What you will do – Lines from the one containing "à respecter la" to the end of the entries below must be reproduced exactly, with both end lines kept and no other line added.

[[ Information supplied open ]]

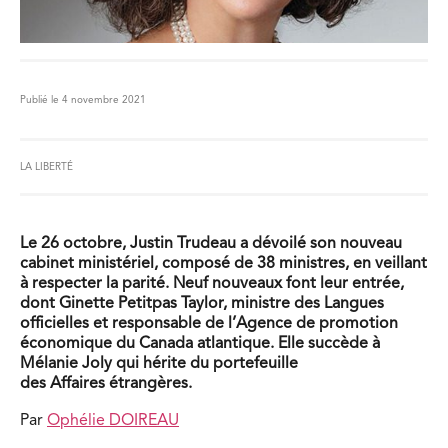
Publié le 4 novembre 2021
LA LIBERTÉ
Le 26 octobre, Justin Trudeau a dévoilé son nouveau
cabinet ministériel, composé de 38 ministres, en veillant
à respecter la parité. Neuf nouveaux font leur entrée,
dont Ginette Petitpas Taylor, ministre des Langues
officielles et responsable de l’Agence de promotion
économique du Canada atlantique. Elle succède à
Mélanie Joly qui hérite du portefeuille
des Affaires étrangères.
Par
Ophélie DOIREAU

[[ Information supplied closed ]]

Exercise response –
à respecter la parité. Neuf nouveaux font leur entrée,
dont Ginette Petitpas Taylor, ministre des Langues
officielles et responsable de l’Agence de promotion
économique du Canada atlantique. Elle succède à
Mélanie Joly qui hérite du portefeuille
des Affaires étrangères.
Par
Ophélie DOIREAU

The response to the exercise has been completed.